Je me souviens de marraine-tante, même si je ne l’ai vue que deux fois dans ma vie. La première fois j’étais trop petit pour avoir des souvenirs précis. Maman m’avait emmené à Strasbourg, je devais avoir entre deux et trois ans. Elle m’a montré la cathédrale, mais mon esprit était occupé par la fatigue de la promenade à pied dans les rues du centre-ville et des chaussures qui me faisaient mal. Par contre, les petits parcours en tram sont restés dans mon esprit : j’étais debout et je regardais par la fenêtre le paysage, les rues et les grandes maisons, qui tournaient comme dans un manège. Enfin, autre nouveauté que je ne verrais à Niederlauterbach que chez notre voisine Amama, la cuisinière à gaz, dont la petite flamme bleue sifflotait doucement en vacillant, et qu’il ne fallait surtout pas toucher.

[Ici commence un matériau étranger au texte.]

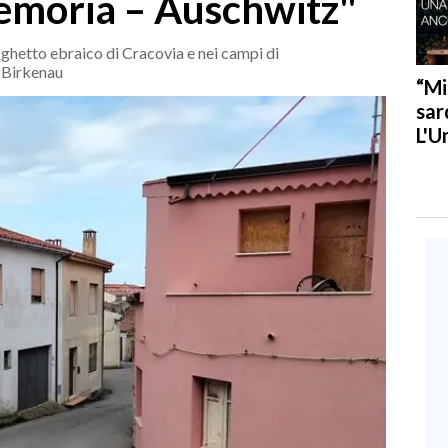
emoria – Auschwitz"
ghetto ebraico di Cracovia e nei campi di
-Birkenau
“Mi
sar
L'U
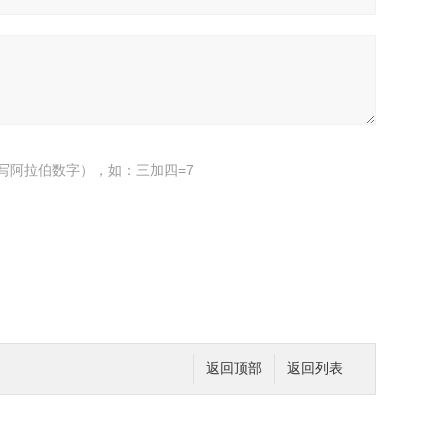
写阿拉伯数字），如：三加四=7
返回顶部
返回列表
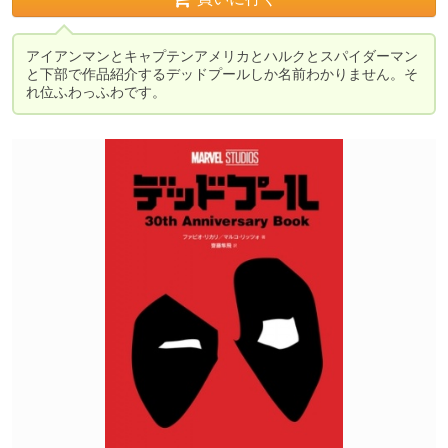
アイアンマンとキャプテンアメリカとハルクとスパイダーマン
と下部で作品紹介するデッドプールしか名前わかりません。そ
れ位ふわっふわです。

La deuxième fois que j’ai vu marraine-tante, j’avais cinq ou six ans, elle est venue nous voir avec son beau-frère Nicolas. Son mari était décédé depuis longtemps, ils n’avaient pas eu le temps d’avoir des enfants. Ils ont séjourné chez nous quelques jours. C’est la dernière fois que je l’ai vue, elle est décédée en 1956 à l’âge de 53 ans. Maman a hérité de ses meubles, qu’un déménageur a transporté de Strasbourg jusque chez nous en 1957. Comme j’étais fier de pouvoir donner un coup de main pour les petits objets, et je me sentis grandir quand l’un des ouvriers déménageurs m’a appelé « jeune homme » ! Nous étions contents de remplacer nos vieux meubles de la campagne par de vrais meubles de ville. Et dans le déménagement il y avait aussi des livres joliment illustrés, et surtout, une boîte de jeux de société, dont le fameux « Mensch ärger dich nicht », dénomination locale du jeu de petits chevaux, qui nous occupera longtemps, en famille, pendant les longues soirées d’hiver ou les dimanches de grisaille.